On August 21, 2002, the trial court found defendant had failed to participate in good faith in the arbitration hearing and was, therefore, barred from rejecting the arbitration award. The court entered judgment in plaintiff's favor, stating in its written order: "Defendant did not present any evidence at the arbitration hearing, not one witness, not one document. Defendant deemed it too inconvenient to appear and also deemed it unnecessary to hire his own medical expert or submit any evidence via Rule 90."
Defendant timely appealed.
ANALYSIS
The sole issue on appeal is whether the trial court erred in barring rejection of the arbitration award. A court of review will not reverse a circuit court's decision to debar a party from rejecting an arbitration award unless the decision was an abuse of discretion, that is, arbitrary or exceeding the bounds of reason. Schmidt v. Joseph , 315 Ill. App. 3d 77, 733 N.E.2d 694 (2000) .
Parties to an arbitration proceeding have a presumptive right to reject the award unless they are subject to a sanction debarring rejection. Walikonis v. Halsor , 306 Ill. App. 3d 811, 815, 715 N.E.2d 326 (1999). Pursuant to Illinois Supreme Court Rule 91 (145 Ill. 2d R. 91), there are two grounds for imposing that sanction: unexcused absence (Rule 91(a)), and lack of good faith and meaningful participation (Rule 91(b)).
First, Rule 91(a) provides in part: "The failure of a party to be present, either in person or by counsel, at an arbitration hearing shall constitute a waiver of the right to reject the award and a consent to the entry by the court of a judgment on the reward." 145 Ill. 2d R. 91(a). In the present case, defendant's counsel attended the arbitration hearing. Defendant's presence was not required under Rule 91(a) and was not mandated by notice in the present case under Rule 237 (166 Ill. 2d R. 237(b)). Therefore, the presence requirement mandated by Rule 91(a) was satisfied by the attendance of defendant's counsel. Despite the court's comment that "[d]efendant deemed it too inconvenient to appear" it is clear from the order that Rule 91(a) did not provide any basis for the decision.

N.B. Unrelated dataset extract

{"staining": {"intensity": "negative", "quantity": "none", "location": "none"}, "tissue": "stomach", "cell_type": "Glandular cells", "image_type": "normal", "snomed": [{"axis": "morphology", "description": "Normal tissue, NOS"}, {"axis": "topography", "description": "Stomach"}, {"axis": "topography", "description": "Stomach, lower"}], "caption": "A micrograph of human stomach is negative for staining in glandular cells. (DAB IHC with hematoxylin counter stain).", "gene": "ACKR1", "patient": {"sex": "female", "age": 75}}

The circuit court may still bar rejection of the award based on lack of good-faith participation . Rule 91(b) states in pertinent part: "All parties to the arbitration hearing must participate in the hearing in good faith and in a meaningful manner." 145 Ill. 2d R. 91(b). The purpose of Rule 91(b) is to discourage parties from merely attending the arbitration hearing and refusing to participate so as to render the arbitration process meaningless. 145 Ill. 2d R. 91(b), Committee Comments. At an arbitration hearing, a party is required to subject the case to the type of adversarial testing expected at a trial. Schmidt , 315 Ill. App. 3d at 84, 733 N.E.2d at 699-700. Bad faith may consist of "inept preparation or intentional disregard for the process." Schmidt , 315 Ill. App. 3d at 83, 733 N.E.2d at 699.
Plaintiff's claim of bad faith rests largely on her allegation that defendant did not present any evidence at the arbitration hearing. Defendant's trial attorney averred that he actively participated in the arbitration proceedings by cross-examining plaintiff and making a closing argument.